Once again a practice piece using plant material I would not normally consider – mostly because it doesn’t “speak” to me in an artistic sense. The longer you design in floral art the more comfortable you get with certain types of plant material – for me, as many of you know, it is with Australian native flora.
Here I have a fabulous metal stand originally used for tea light candles (yes, another charity store find!). There is much potential for this stand as it could be used on its own or incorporated into a design with sympathetically shaped branches or large foliage stems…..
Back to this design.
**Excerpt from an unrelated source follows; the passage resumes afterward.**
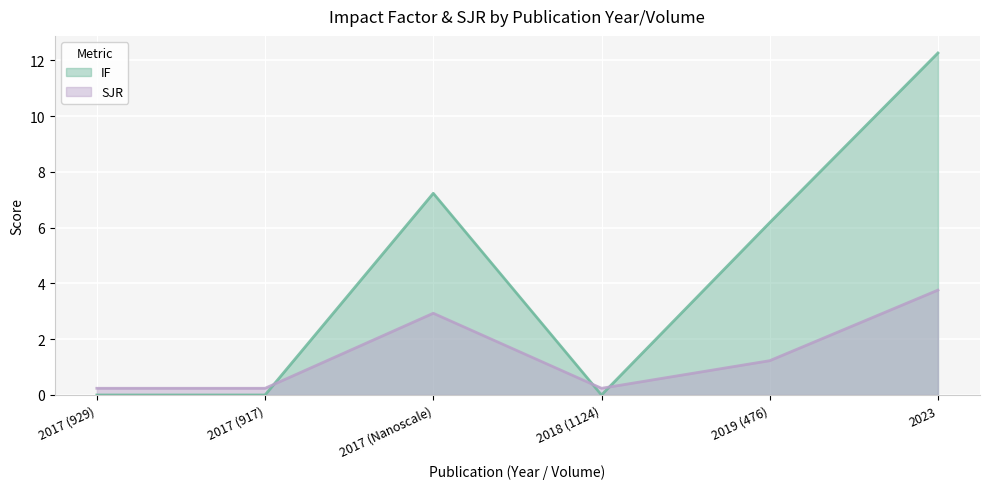

At how many categories does at least one series exceed 10?

1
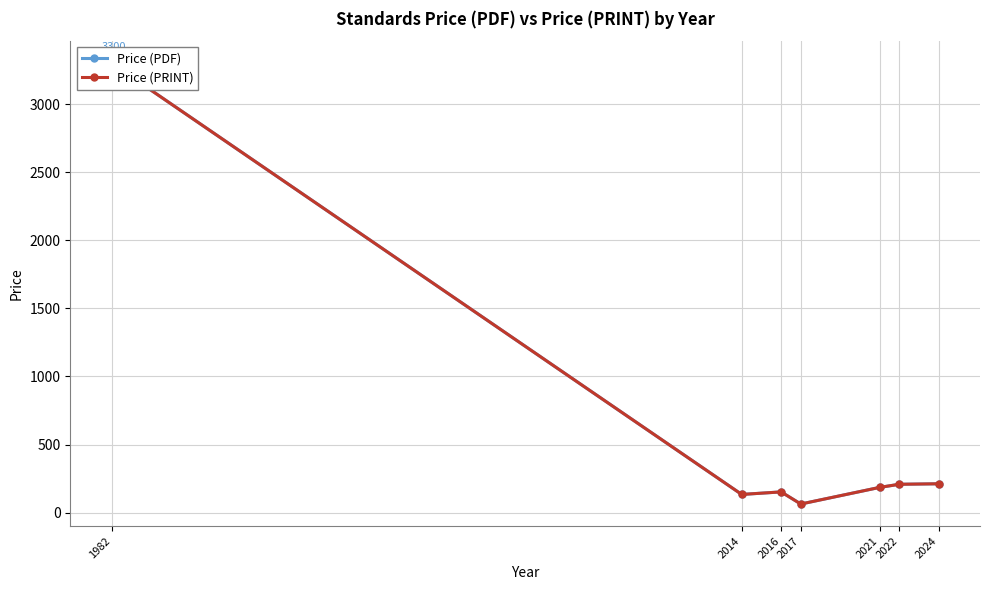

Reading left to right, list all the values displayed in this chart.

Price (PDF): 3300.0	133.3	152.0	63.0	185.0	208.0	211.7
Price (PRINT): 3300.0	133.3	152.0	63.0	185.0	208.0	211.7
My first challenge was to extend the visual size of the stand so that the very vertical wavy line of the metal edges was not quite as dominant. This is achieved by threading the sansevieria leaves in and out of the stand as well as having them face in different directions/angles. An added advantage of these leaves is that they do have a tendency to curl and therefore produce a “wave” of their own.
Across the top section of the stand I have placed a length of paper covered wire that provides a wider top to the stand. These extra “arms” are enhanced with spirals of the paper covered wire with mobile (suspended with fishing swivels) drops of either wood slices or dried amaranthus.
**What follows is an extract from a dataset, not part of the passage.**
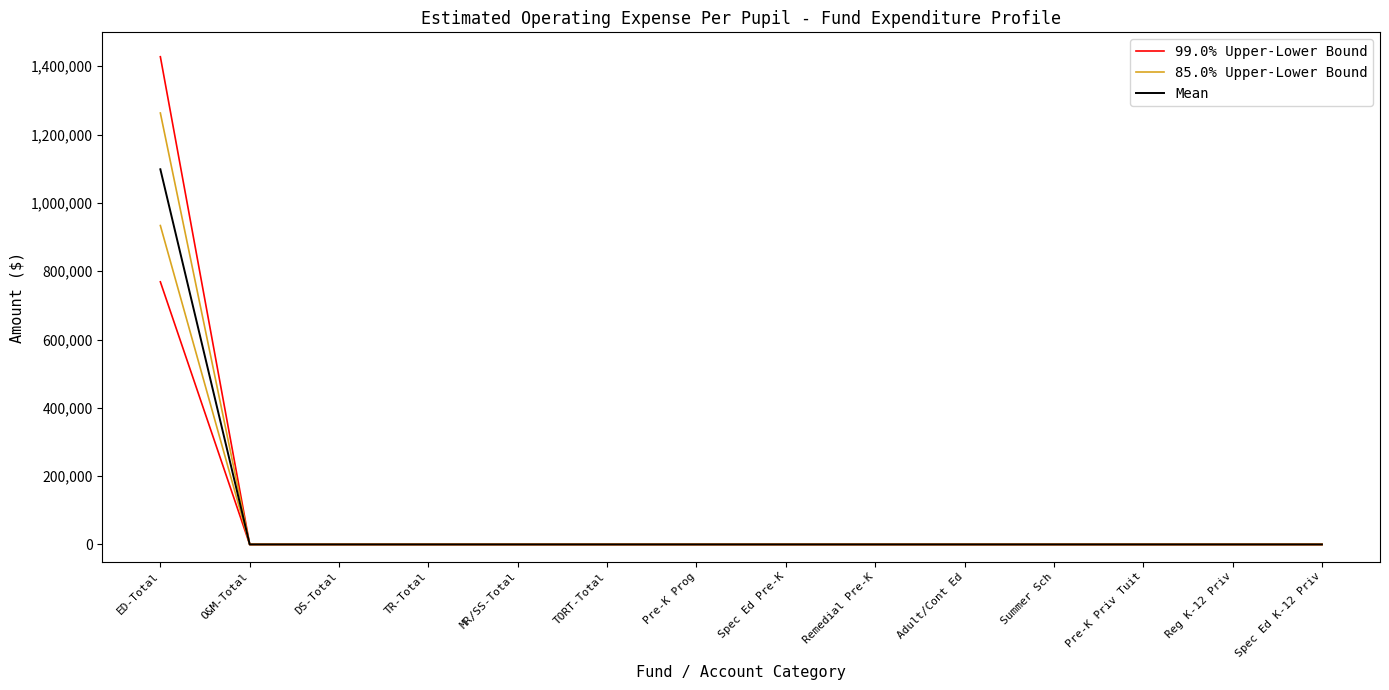

How many positive values does the Mean series have?

1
Each of the tea light candle cups has some sedum flowers – used because they are small, the right colour and, as a succulent, do not need a water source. A single dried strelitzia leaf is placed to show its natural curl and add to the wavy lines of the design. (Click here for the easy technique for drying strelitzia leaves.)
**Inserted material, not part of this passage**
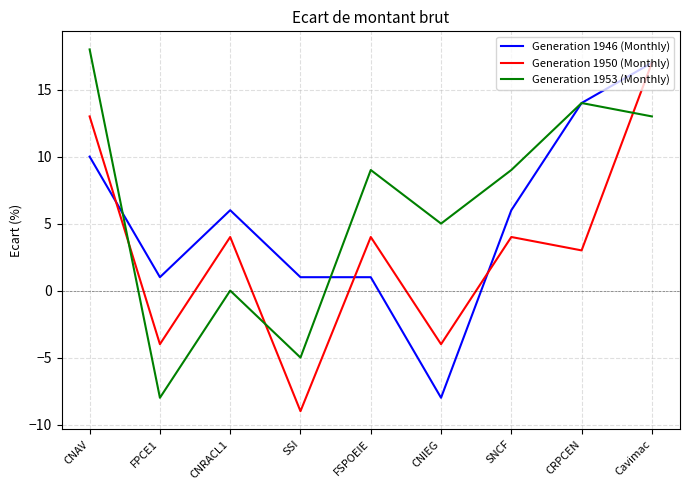

How many positive values does the Generation 1950 (Monthly) series have?

6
Review Comments: When I placed the image of this design on social media, it immediately had many “likes”, many from floral art judges whose opinion I respect. I admit I was surprised as I didn’t know if I liked the design or not.
Looking at it today (over a year later) I can say I am happy with the way the wavy lines are repeated in both placements and plant material. I would probably bring the dried amaranthus drop a bit further away from the body of the design and then move the middle (wood slice) drop further across the design to correspond with the new placement. Perhaps making the base reflect the colours of the sansevieria would also enhance the design – the base circle is a definite stopping point for my eyes.